Saved data entries:
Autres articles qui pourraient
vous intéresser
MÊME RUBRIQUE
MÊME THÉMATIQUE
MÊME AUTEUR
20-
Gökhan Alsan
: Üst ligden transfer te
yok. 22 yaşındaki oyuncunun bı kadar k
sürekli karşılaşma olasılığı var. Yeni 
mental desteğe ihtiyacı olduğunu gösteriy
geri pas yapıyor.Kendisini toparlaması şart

...

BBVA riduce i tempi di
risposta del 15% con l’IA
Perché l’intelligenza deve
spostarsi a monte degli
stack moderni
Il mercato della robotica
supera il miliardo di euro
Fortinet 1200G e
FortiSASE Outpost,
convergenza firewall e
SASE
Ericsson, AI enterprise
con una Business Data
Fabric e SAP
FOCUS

● **What you should do**: Reproduce, word for word, the lines of the entries above, starting with the line that contains "Autres articles qui pourraient" and continuing through the line that contains "mental desteğe ihtiyacı olduğunu gösteriy", with both of those lines included.

● **Solution**:
Autres articles qui pourraient
vous intéresser
MÊME RUBRIQUE
MÊME THÉMATIQUE
MÊME AUTEUR
20-
Gökhan Alsan
: Üst ligden transfer te
yok. 22 yaşındaki oyuncunun bı kadar k
sürekli karşılaşma olasılığı var. Yeni 
mental desteğe ihtiyacı olduğunu gösteriy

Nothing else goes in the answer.